Information provided:
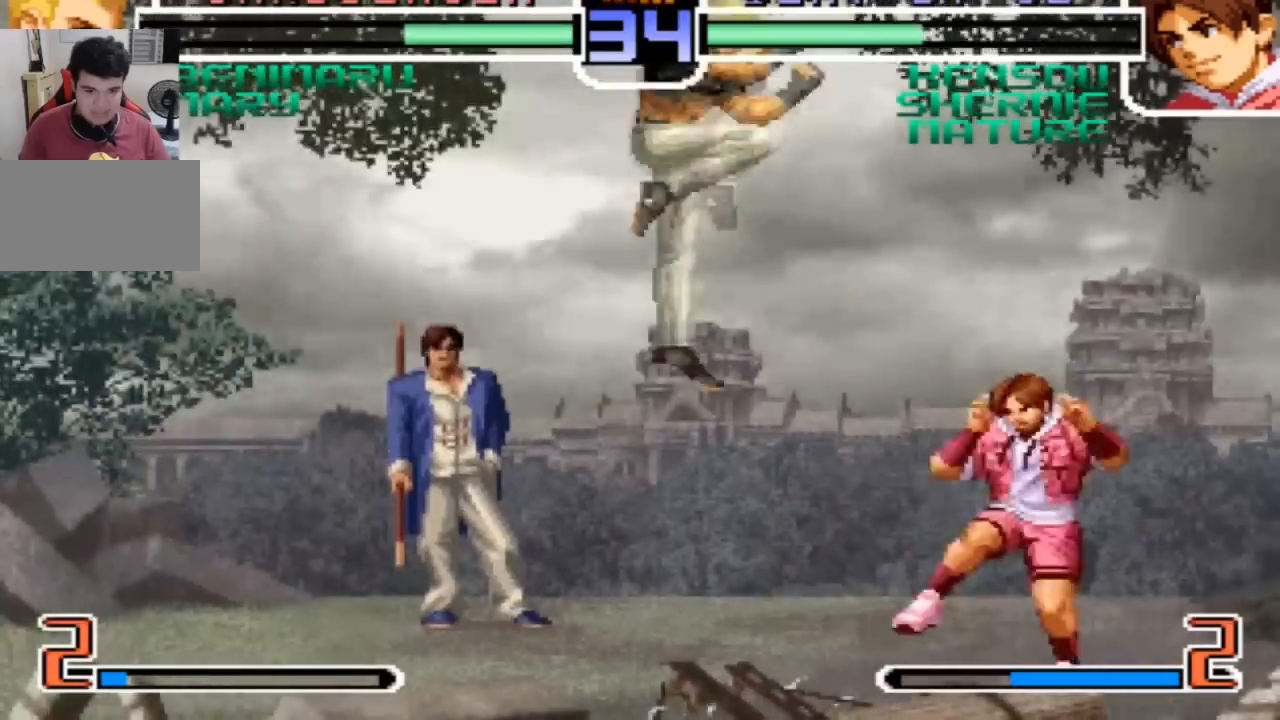
{"buttons": ["SQUARE"], "left_stick": "right", "events": []}
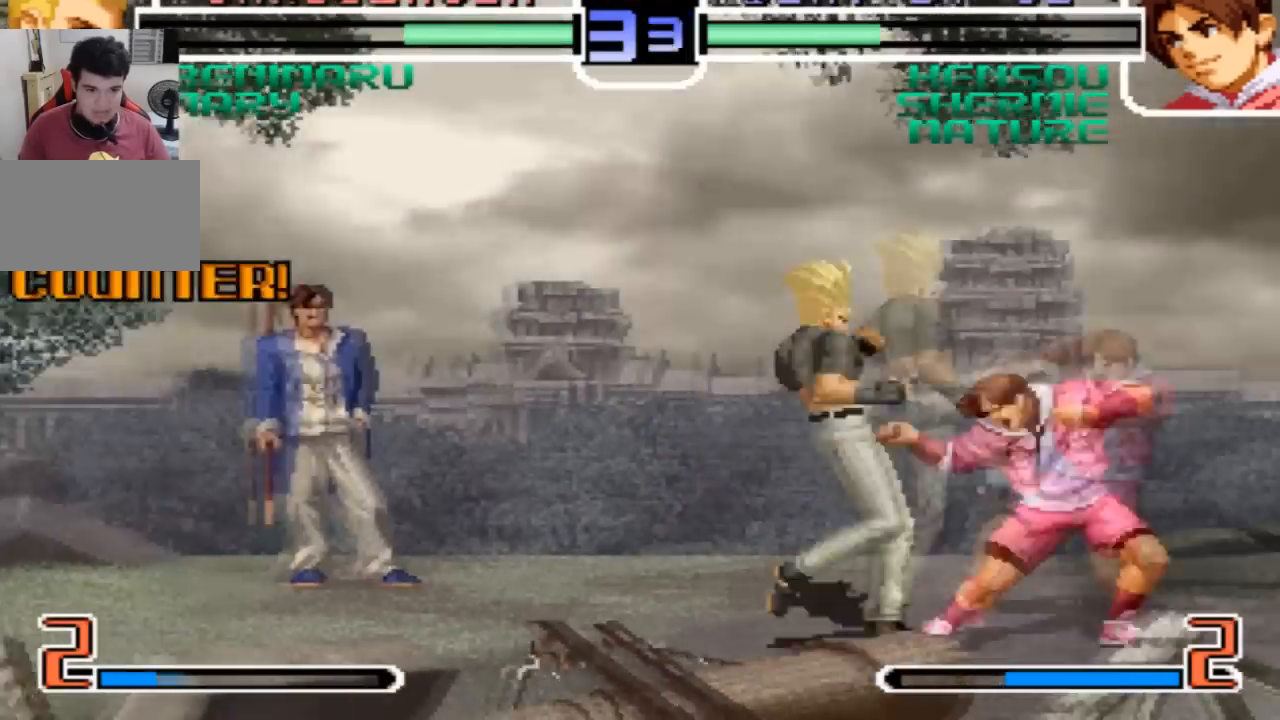
{"buttons": [], "left_stick": "center", "events": [[34, "left_stick", "down-right"], [67, "SQUARE", "up"], [501, "left_stick", "center"]]}
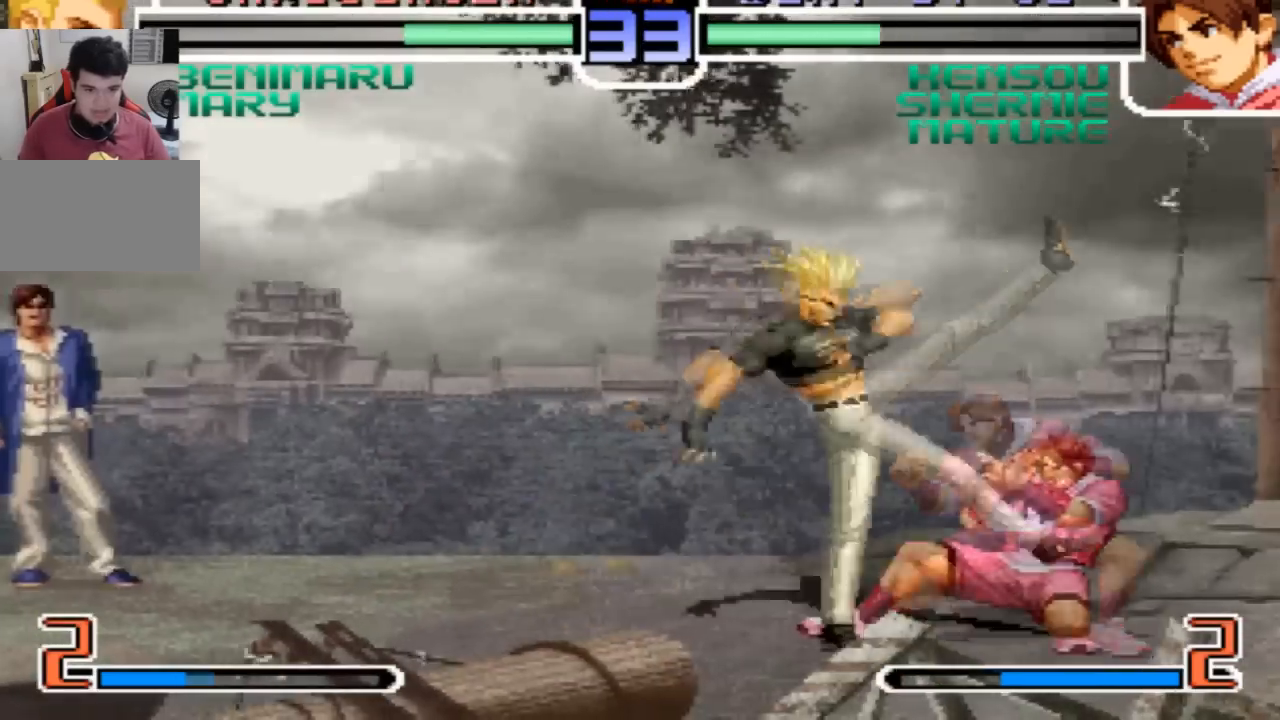
{"buttons": [], "left_stick": "center"}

Task to complete: All lines of the listing must be given again exactly, excluding the pictures.

Response area:
{"buttons": ["SQUARE"], "left_stick": "right", "events": []}
{"buttons": [], "left_stick": "center", "events": [[34, "left_stick", "down-right"], [67, "SQUARE", "up"], [501, "left_stick", "center"]]}
{"buttons": [], "left_stick": "center"}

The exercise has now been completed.